- [PROMPT]: Convert the material below into a JSON array of strings with one string per line, omitting any blank lines.

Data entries
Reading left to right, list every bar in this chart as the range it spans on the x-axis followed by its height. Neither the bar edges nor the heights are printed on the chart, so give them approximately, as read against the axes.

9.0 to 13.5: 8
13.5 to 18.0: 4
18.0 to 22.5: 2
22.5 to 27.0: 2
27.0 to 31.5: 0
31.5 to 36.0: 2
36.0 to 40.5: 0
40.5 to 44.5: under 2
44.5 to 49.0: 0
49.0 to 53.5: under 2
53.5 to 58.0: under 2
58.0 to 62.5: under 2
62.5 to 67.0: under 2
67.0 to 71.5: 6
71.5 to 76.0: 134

- [OUTPUT OF THE EXERCISE]:
[
  "Reading left to right, list every bar in this chart as the range it spans on the x-axis followed by its height. Neither the bar edges nor the heights are printed on the chart, so give them approximately, as read against the axes.",
  "9.0 to 13.5: 8",
  "13.5 to 18.0: 4",
  "18.0 to 22.5: 2",
  "22.5 to 27.0: 2",
  "27.0 to 31.5: 0",
  "31.5 to 36.0: 2",
  "36.0 to 40.5: 0",
  "40.5 to 44.5: under 2",
  "44.5 to 49.0: 0",
  "49.0 to 53.5: under 2",
  "53.5 to 58.0: under 2",
  "58.0 to 62.5: under 2",
  "62.5 to 67.0: under 2",
  "67.0 to 71.5: 6",
  "71.5 to 76.0: 134"
]